Your task is to copy every line of the records below that contains "circulated".

■ ■ ■ ■ ■

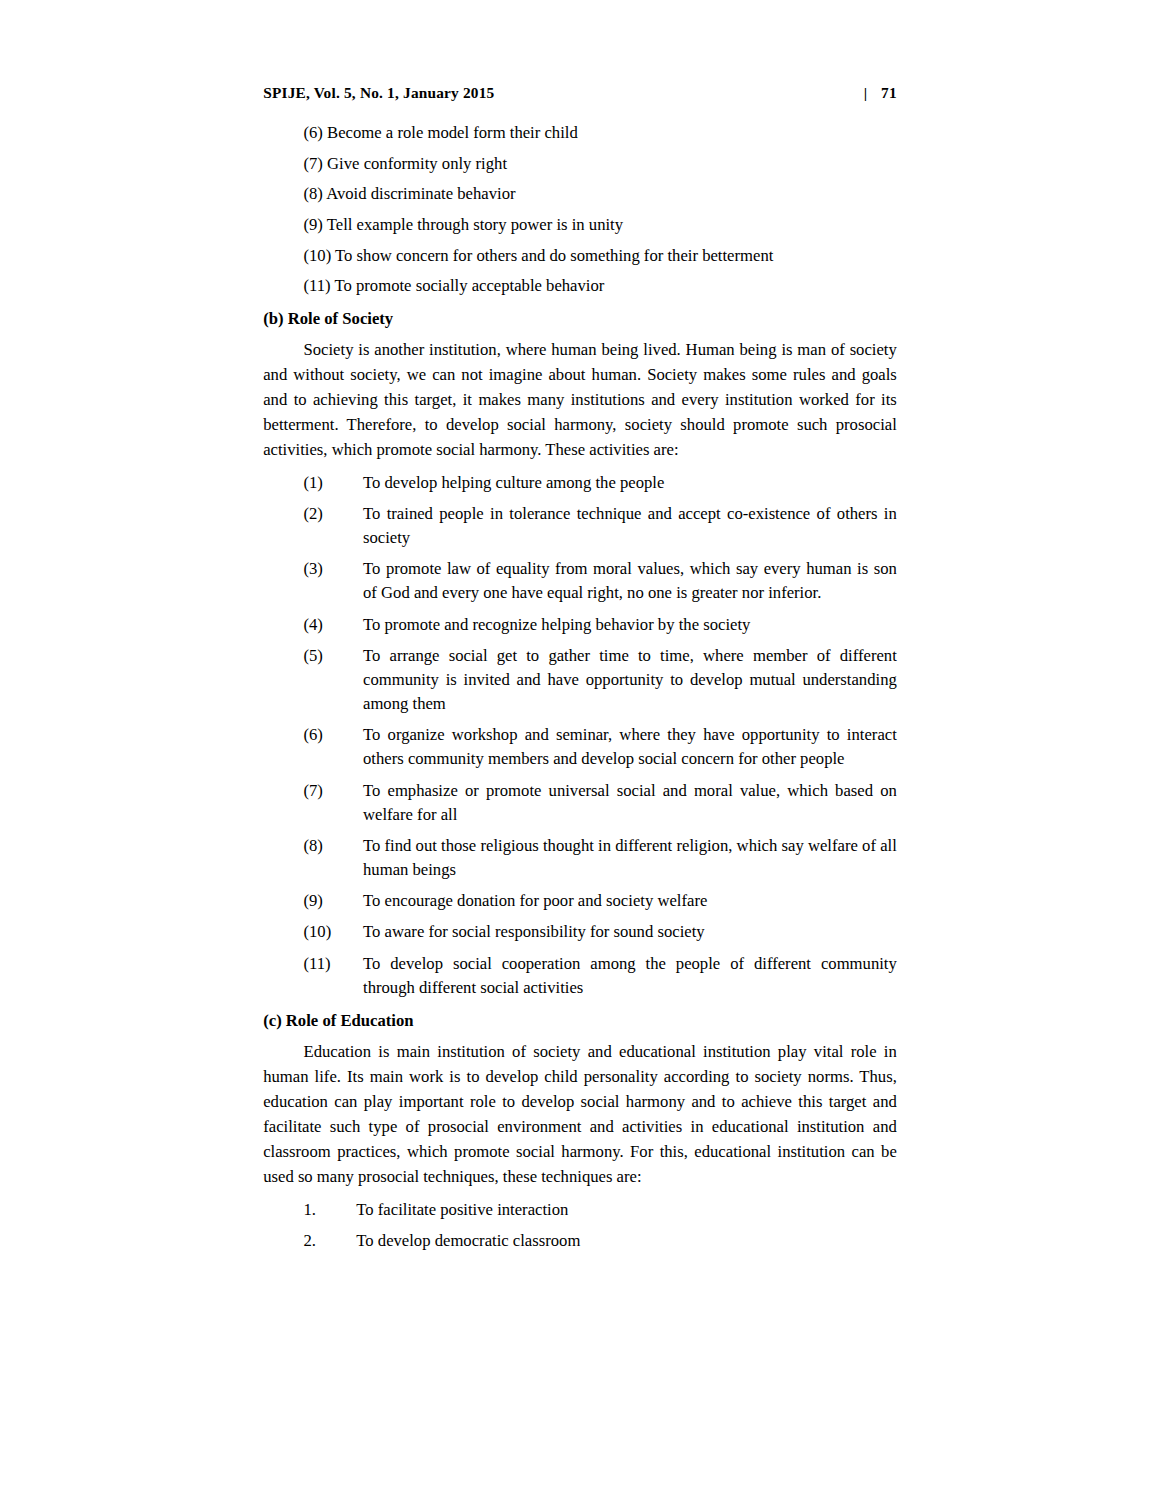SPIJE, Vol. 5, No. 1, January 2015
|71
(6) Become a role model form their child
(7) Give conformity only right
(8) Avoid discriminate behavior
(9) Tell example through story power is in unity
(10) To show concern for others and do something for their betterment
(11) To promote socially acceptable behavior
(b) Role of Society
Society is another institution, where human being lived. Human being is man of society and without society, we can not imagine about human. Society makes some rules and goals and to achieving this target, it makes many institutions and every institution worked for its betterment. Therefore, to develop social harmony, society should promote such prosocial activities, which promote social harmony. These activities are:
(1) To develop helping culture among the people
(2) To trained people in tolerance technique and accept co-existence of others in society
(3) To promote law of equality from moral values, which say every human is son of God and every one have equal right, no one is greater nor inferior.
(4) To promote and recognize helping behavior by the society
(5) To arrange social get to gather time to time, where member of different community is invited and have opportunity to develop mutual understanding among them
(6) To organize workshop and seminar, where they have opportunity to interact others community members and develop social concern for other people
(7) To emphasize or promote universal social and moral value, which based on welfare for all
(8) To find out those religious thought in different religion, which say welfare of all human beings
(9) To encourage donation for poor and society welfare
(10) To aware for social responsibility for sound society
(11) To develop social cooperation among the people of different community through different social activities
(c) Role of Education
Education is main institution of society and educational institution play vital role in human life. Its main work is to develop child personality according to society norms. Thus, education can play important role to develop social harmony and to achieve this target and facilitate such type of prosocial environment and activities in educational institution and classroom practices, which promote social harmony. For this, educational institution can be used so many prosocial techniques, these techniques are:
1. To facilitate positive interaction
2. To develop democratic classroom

■ ■ ■ ■ ■

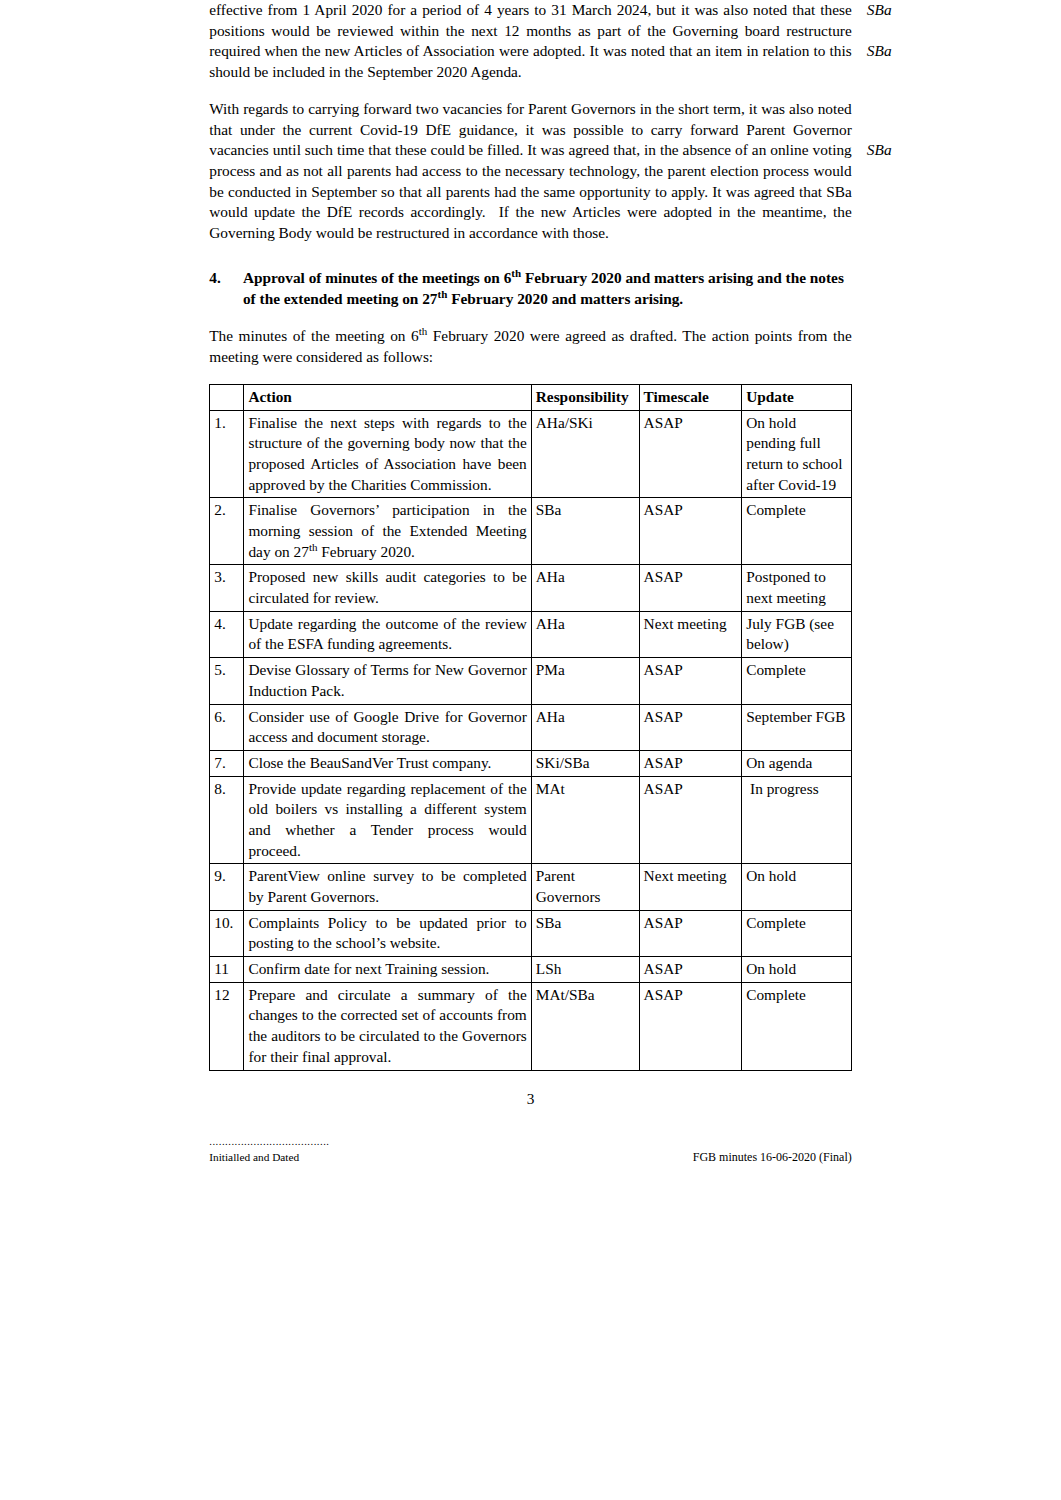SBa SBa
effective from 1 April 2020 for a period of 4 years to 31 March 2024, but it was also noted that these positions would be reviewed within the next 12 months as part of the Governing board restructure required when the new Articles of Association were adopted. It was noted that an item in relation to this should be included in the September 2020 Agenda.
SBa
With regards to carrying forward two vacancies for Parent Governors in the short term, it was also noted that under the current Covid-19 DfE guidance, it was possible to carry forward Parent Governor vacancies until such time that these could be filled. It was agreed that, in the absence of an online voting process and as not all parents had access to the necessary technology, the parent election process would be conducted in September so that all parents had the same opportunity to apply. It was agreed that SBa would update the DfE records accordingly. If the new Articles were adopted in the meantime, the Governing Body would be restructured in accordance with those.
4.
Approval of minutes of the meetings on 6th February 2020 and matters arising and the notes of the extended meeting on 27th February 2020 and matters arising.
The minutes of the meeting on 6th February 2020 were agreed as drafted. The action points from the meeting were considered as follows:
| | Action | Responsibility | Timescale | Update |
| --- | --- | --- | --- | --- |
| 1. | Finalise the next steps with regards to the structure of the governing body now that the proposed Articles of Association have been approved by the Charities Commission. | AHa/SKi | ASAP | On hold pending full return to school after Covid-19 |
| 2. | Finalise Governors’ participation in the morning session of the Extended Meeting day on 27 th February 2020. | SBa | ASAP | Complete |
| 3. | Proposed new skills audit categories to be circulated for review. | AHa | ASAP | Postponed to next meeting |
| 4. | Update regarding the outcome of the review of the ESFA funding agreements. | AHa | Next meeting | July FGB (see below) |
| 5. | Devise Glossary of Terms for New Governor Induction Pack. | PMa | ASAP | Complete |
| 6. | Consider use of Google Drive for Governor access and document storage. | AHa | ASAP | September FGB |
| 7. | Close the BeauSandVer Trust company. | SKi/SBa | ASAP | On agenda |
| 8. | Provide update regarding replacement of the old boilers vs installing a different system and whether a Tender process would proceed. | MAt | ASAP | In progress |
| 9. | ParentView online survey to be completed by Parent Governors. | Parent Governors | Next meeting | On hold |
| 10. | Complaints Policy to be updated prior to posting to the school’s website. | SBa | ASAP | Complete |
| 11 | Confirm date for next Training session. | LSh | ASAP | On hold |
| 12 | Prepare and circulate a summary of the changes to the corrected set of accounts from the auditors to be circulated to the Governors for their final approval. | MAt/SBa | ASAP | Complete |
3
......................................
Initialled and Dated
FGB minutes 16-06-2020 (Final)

■ ■ ■ ■ ■

- PROBLEM SOLUTION
| 3. | Proposed new skills audit categories to be circulated for review. | AHa | ASAP | Postponed to next meeting |
| 12 | Prepare and circulate a summary of the changes to the corrected set of accounts from the auditors to be circulated to the Governors for their final approval. | MAt/SBa | ASAP | Complete |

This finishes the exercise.